# thicken ink



## relisu (Dec 13, 2006)

hi all.....im new to the fourm. but was woundering how i can thicken silkscreen inks? was not sure if willflix base is what i need if anyone can help?thank you


----------



## Fluid (Jun 20, 2005)

Wilflex has a thickening powder used for making custom highdensity inks. You should be able to use this.

Why exactly are you wanting to thiken your inks?


----------



## relisu (Dec 13, 2006)

hello..and thank you for your reply...the ink i am using"international coating" seems a little to liquidy and is flooding threw screen which is a 250.


----------



## RichardGreaves (Nov 7, 2006)

relisu said:


> hello..and thank you for your reply...the ink i am using"international coating" seems a little to liquidy and is flooding threw screen which is a 250.


Which International Coatings ink?

It is very improbable that any plastisol "ink" would drip through mesh especially 250 mesh.

I may not be ink, it could be plasticizer or base.

I would question the logic of 'fixing' the odd ink, and I would replace it.


----------



## westmama (Feb 22, 2010)

I know this is an old thread, but I bought new ink and what to use it on some of my older (110 mesh screens)... any ideas how I can thicken it today-- with house hold items...or do I need to buy something.

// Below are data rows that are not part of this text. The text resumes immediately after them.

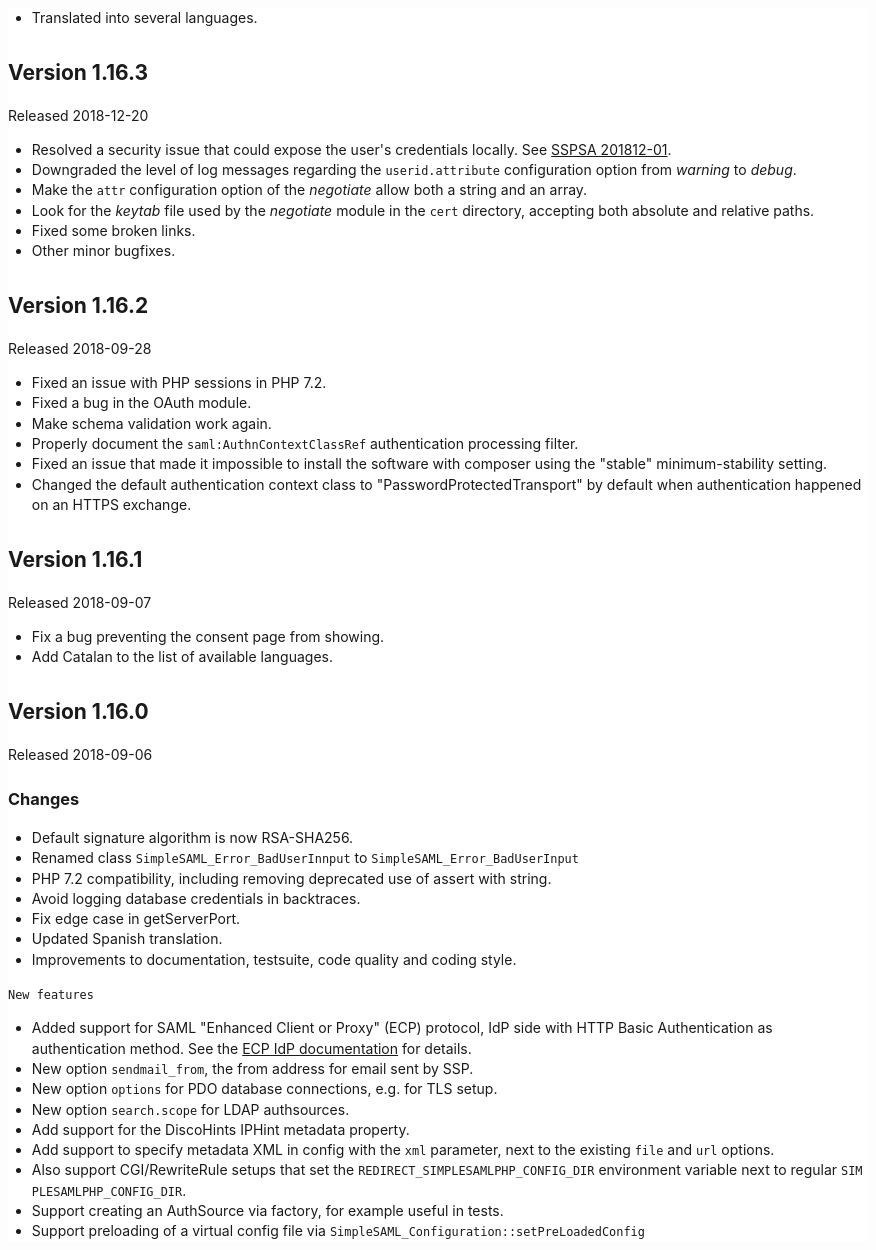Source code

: * Translated into several languages.

## Version 1.16.3

Released 2018-12-20

* Resolved a security issue that could expose the user's credentials locally.  See
  [SSPSA 201812-01](https://simplesamlphp.org/security/201812-01).
* Downgraded the level of log messages regarding the `userid.attribute` configuration option
  from _warning_ to _debug_.
* Make the `attr` configuration option of the _negotiate_ allow both a string and an array.
* Look for the _keytab_ file used by the _negotiate_ module in the `cert` directory, accepting
  both absolute and relative paths.
* Fixed some broken links.
* Other minor bugfixes.

## Version 1.16.2

Released 2018-09-28

* Fixed an issue with PHP sessions in PHP 7.2.
* Fixed a bug in the OAuth module.
* Make schema validation work again.
* Properly document the `saml:AuthnContextClassRef` authentication processing filter.
* Fixed an issue that made it impossible to install the software with composer using the
  "stable" minimum-stability setting.
* Changed the default authentication context class to "PasswordProtectedTransport" by default
  when authentication happened on an HTTPS exchange.

## Version 1.16.1

Released 2018-09-07

* Fix a bug preventing the consent page from showing.
* Add Catalan to the list of available languages.

## Version 1.16.0

Released 2018-09-06

### Changes

* Default signature algorithm is now RSA-SHA256.
* Renamed class `SimpleSAML_Error_BadUserInnput` to `SimpleSAML_Error_BadUserInput`
* PHP 7.2 compatibility, including removing deprecated use of assert with string.
* Avoid logging database credentials in backtraces.
* Fix edge case in getServerPort.
* Updated Spanish translation.
* Improvements to documentation, testsuite, code quality and coding style.

`New features`

* Added support for SAML "Enhanced Client or Proxy" (ECP) protocol,
  IdP side with HTTP Basic Authentication as authentication method.
  See the [ECP IdP documentation](./simplesamlphp-ecp-idp) for details.
* New option `sendmail_from`, the from address for email sent by SSP.
* New option `options` for PDO database connections, e.g. for TLS setup.
* New option `search.scope` for LDAP authsources.
* Add support for the DiscoHints IPHint metadata property.
* Add support to specify metadata XML in config with the `xml` parameter,
  next to the existing `file` and `url` options.
* Also support CGI/RewriteRule setups that set the `REDIRECT_SIMPLESAMLPHP_CONFIG_DIR`
  environment variable next to regular `SIMPLESAMLPHP_CONFIG_DIR`.
* Support creating an AuthSource via factory, for example useful in tests.
* Support preloading of a virtual config file via `SimpleSAML_Configuration::setPreLoadedConfig`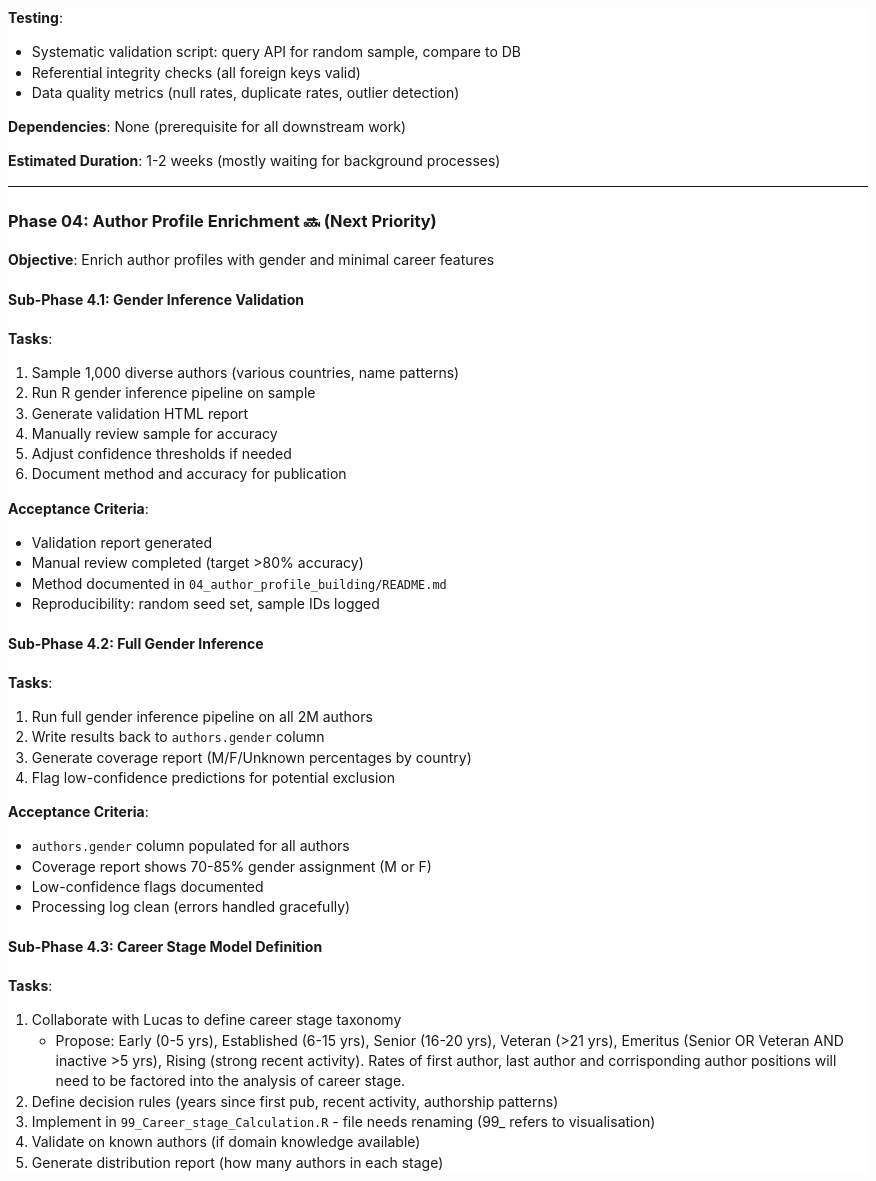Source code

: **Testing**:
- Systematic validation script: query API for random sample, compare to DB
- Referential integrity checks (all foreign keys valid)
- Data quality metrics (null rates, duplicate rates, outlier detection)

**Dependencies**: None (prerequisite for all downstream work)

**Estimated Duration**: 1-2 weeks (mostly waiting for background processes)

---

### Phase 04: Author Profile Enrichment 🔜 (Next Priority)

**Objective**: Enrich author profiles with gender and minimal career features

#### Sub-Phase 4.1: Gender Inference Validation
**Tasks**:
1. Sample 1,000 diverse authors (various countries, name patterns)
2. Run R gender inference pipeline on sample
3. Generate validation HTML report
4. Manually review sample for accuracy
5. Adjust confidence thresholds if needed
6. Document method and accuracy for publication

**Acceptance Criteria**:
- Validation report generated
- Manual review completed (target >80% accuracy)
- Method documented in `04_author_profile_building/README.md`
- Reproducibility: random seed set, sample IDs logged

#### Sub-Phase 4.2: Full Gender Inference
**Tasks**:
1. Run full gender inference pipeline on all 2M authors
2. Write results back to `authors.gender` column
3. Generate coverage report (M/F/Unknown percentages by country)
4. Flag low-confidence predictions for potential exclusion

**Acceptance Criteria**:
- `authors.gender` column populated for all authors
- Coverage report shows 70-85% gender assignment (M or F)
- Low-confidence flags documented
- Processing log clean (errors handled gracefully)

#### Sub-Phase 4.3: Career Stage Model Definition
**Tasks**:
1. Collaborate with Lucas to define career stage taxonomy
   - Propose: Early (0-5 yrs), Established (6-15 yrs), Senior (16-20 yrs), Veteran (>21 yrs), Emeritus (Senior OR Veteran AND inactive >5 yrs), Rising (strong recent activity). Rates of first author, last author and corrisponding author positions will need to be factored into the analysis of career stage. 
2. Define decision rules (years since first pub, recent activity, authorship patterns)
3. Implement in `99_Career_stage_Calculation.R` - file needs renaming (99_ refers to visualisation)
4. Validate on known authors (if domain knowledge available)
5. Generate distribution report (how many authors in each stage)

My ink is permaset aqua purple

Thanks!


----------



## RichardGreaves (Nov 7, 2006)

*Thicken water-base Permaset ink with household products*



westmama said:


> I bought new ink and what to use it on some of my older (110 mesh screens)... any ideas how I can thicken it today-- with house hold items...or do I need to buy something.
> 
> My ink is permaset aqua purple


Try corn starch.


----------



## westmama (Feb 22, 2010)

that's a good idea. Thank you! 

I will try a small batch and see if it works. I'll post the results for future prosperity.


----------